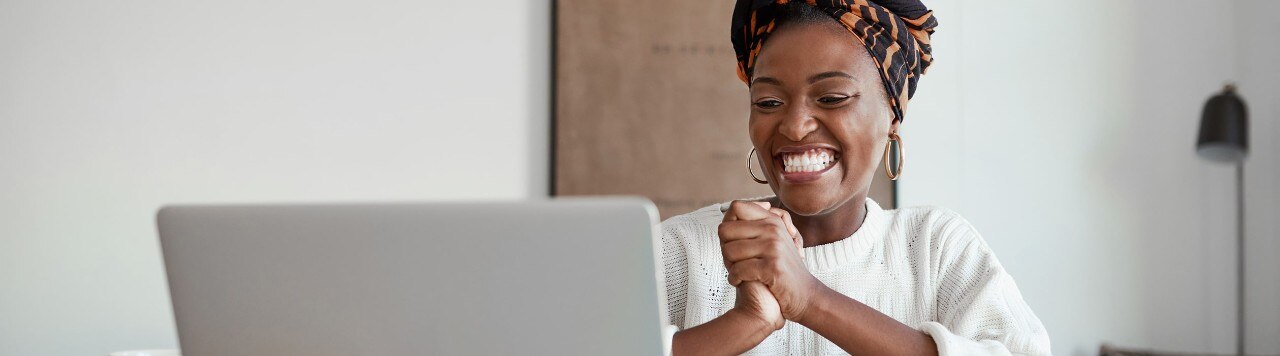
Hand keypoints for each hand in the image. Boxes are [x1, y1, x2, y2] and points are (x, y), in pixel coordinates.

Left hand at [719, 200, 820, 321]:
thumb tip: (734, 207)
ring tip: (740, 273)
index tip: (735, 241)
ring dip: (729, 266)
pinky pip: (738, 270)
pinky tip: (740, 282)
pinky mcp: (772, 267)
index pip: (736, 207)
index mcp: (772, 221)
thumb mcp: (772, 241)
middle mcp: (773, 230)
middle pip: (725, 230)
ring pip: (728, 251)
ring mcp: (773, 248)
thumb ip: (754, 225)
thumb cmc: (781, 269)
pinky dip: (734, 279)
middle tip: (734, 262)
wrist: (804, 294)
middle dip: (725, 248)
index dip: (728, 225)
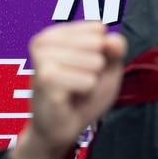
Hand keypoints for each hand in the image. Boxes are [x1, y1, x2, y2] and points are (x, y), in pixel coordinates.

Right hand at [9, 22, 126, 158]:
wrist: (60, 130)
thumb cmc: (81, 96)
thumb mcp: (106, 68)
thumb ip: (114, 49)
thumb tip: (110, 38)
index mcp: (54, 33)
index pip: (98, 29)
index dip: (101, 53)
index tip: (83, 68)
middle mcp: (43, 41)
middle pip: (98, 43)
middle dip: (95, 68)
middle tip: (77, 82)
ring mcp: (43, 59)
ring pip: (95, 62)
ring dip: (90, 82)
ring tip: (73, 90)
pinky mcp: (47, 79)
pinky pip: (89, 81)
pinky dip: (86, 93)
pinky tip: (68, 99)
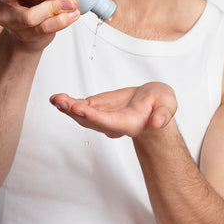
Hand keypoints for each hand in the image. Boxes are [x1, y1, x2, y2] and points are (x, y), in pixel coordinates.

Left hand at [50, 82, 176, 137]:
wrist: (152, 105)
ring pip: (82, 115)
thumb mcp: (167, 105)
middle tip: (63, 102)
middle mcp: (112, 124)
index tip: (83, 110)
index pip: (111, 122)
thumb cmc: (161, 103)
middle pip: (92, 121)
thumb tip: (157, 123)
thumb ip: (163, 114)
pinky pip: (80, 107)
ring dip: (68, 107)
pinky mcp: (96, 108)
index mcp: (129, 124)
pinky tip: (56, 98)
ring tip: (56, 99)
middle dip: (77, 112)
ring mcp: (102, 117)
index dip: (96, 117)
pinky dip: (67, 103)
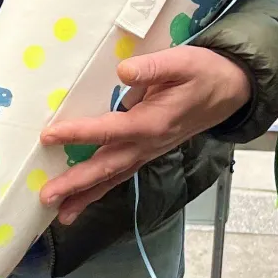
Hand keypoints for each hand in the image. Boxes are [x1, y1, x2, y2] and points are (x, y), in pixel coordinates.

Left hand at [38, 45, 250, 224]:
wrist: (230, 91)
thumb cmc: (204, 73)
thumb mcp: (183, 62)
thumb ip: (153, 67)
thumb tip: (124, 71)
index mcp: (153, 122)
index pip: (110, 130)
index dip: (79, 133)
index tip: (50, 135)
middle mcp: (148, 144)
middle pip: (107, 167)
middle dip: (76, 183)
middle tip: (47, 196)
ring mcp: (147, 152)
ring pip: (112, 178)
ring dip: (85, 197)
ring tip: (60, 215)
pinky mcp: (146, 153)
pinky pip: (120, 175)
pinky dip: (99, 190)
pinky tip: (80, 203)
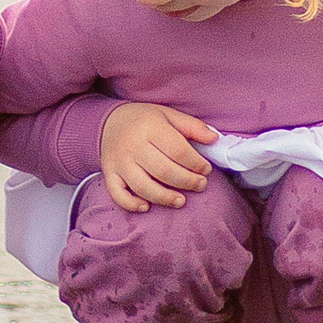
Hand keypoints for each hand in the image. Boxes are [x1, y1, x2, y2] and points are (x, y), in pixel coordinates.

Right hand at [98, 100, 218, 214]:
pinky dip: (131, 204)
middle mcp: (133, 145)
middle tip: (200, 185)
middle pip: (163, 171)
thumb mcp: (169, 115)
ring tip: (181, 201)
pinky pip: (118, 194)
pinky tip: (146, 207)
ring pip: (143, 186)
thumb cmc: (145, 120)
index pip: (178, 150)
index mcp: (150, 127)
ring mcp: (119, 162)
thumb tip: (214, 139)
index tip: (206, 169)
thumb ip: (192, 127)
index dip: (196, 163)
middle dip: (186, 181)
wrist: (110, 121)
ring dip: (165, 198)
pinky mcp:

□ □ □ □

• **EXERCISE BRIEF**
Would you repeat the complete listing exactly, excluding each picture it holds?

• **WRITTEN RESPONSE**
Hand keypoints for each hand in the image. Boxes are [x1, y1, x2, y2] and points are (x, y), in pixel coordinates.

Left hand at [719, 200, 820, 321]:
thumb tip: (734, 207)
ring tip: (740, 273)
index tip: (735, 241)
ring dip: (729, 266)
pinky pip: (738, 270)
pinky tip: (740, 282)
pinky mcp: (772, 267)
index pip: (736, 207)
index mcp: (772, 221)
thumb mcp: (772, 241)
middle mcp: (773, 230)
middle pip: (725, 230)
ring pip: (728, 251)
ring mcp: (773, 248)
thumb ip: (754, 225)
thumb cmc: (781, 269)
pinky dip: (734, 279)
middle tip: (734, 262)
wrist: (804, 294)
middle dip: (725, 248)
index dip: (728, 225)
Hand keypoints for each hand in the image. Boxes are [x1, y1, x2, y2] and points are (x, y), in pixel coordinates.

Right hand at [9, 22, 126, 158]:
wrist: (60, 130)
thumb cmc: (81, 96)
thumb mcp: (106, 68)
thumb ip: (114, 49)
thumb tip: (110, 38)
index mcp: (54, 33)
index pip: (98, 29)
index dip: (101, 53)
index tip: (83, 68)
middle mcp: (43, 41)
middle pip: (98, 43)
middle dip: (95, 68)
middle tip: (77, 82)
ring mcp: (43, 59)
ring pip: (95, 62)
ring dip: (90, 82)
ring tip: (73, 90)
pinky mcp: (47, 79)
pinky pip: (89, 81)
pinky dip: (86, 93)
pinky tip: (68, 99)
Hand keypoints for each hand in the image. Boxes are [x1, y1, x2, y2] and points are (x, y), in pixel coordinates.

Left hand at [50, 82, 176, 137]:
wrist: (152, 105)
ring pip: (82, 115)
thumb mcp: (167, 105)
middle tip: (63, 102)
middle mcp: (112, 124)
index tip: (83, 110)
index pip: (111, 122)
thumb cmc: (161, 103)
middle pip: (92, 121)
thumb tip: (157, 123)
thumb ip: (163, 114)
pinky pip: (80, 107)
ring dip: (68, 107)
pinky mcp: (96, 108)
index mcp: (129, 124)
pinky tip: (56, 98)
ring tip: (56, 99)
middle dip: (77, 112)
ring mcp: (102, 117)
index dip: (96, 117)
pinky dip: (67, 103)
Hand keypoints for each hand in the image. Boxes are [x1, y1, x2, y2] and points are (x, y), in pixel coordinates.

Left hand at [38, 45, 250, 224]:
wrist: (230, 91)
thumb cmc: (204, 73)
thumb mcp: (183, 62)
thumb ip: (153, 67)
thumb tip: (124, 71)
index mcp: (153, 122)
index pip: (110, 130)
index dip: (79, 133)
index tip: (50, 135)
middle mcp: (148, 144)
middle pip: (107, 167)
middle dip: (76, 183)
middle tip: (47, 196)
ring mcp: (147, 152)
ring pip: (112, 178)
ring dip: (85, 197)
ring tip: (60, 215)
pinky mcp: (146, 153)
pinky pip: (120, 175)
pinky dip: (99, 190)
pinky tip: (80, 203)
Hand keypoints for each hand in the image. Boxes are [x1, y1, x2, y2] and points are (x, y), in pixel coordinates.

Right hand at [98, 100, 218, 214]:
pinky dip: (131, 204)
middle mcp: (133, 145)
middle tip: (200, 185)
middle pip: (163, 171)
thumb mcp: (169, 115)
ring tip: (181, 201)
pinky pip: (118, 194)
pinky tip: (146, 207)
ring pip: (143, 186)
thumb cmc: (145, 120)
index pip: (178, 150)
index mcp: (150, 127)
ring mcp: (119, 162)
thumb tip: (214, 139)
index tip: (206, 169)
thumb ip: (192, 127)
index dip: (196, 163)
middle dip: (186, 181)
wrist: (110, 121)
ring dip: (165, 198)
pinky mcp:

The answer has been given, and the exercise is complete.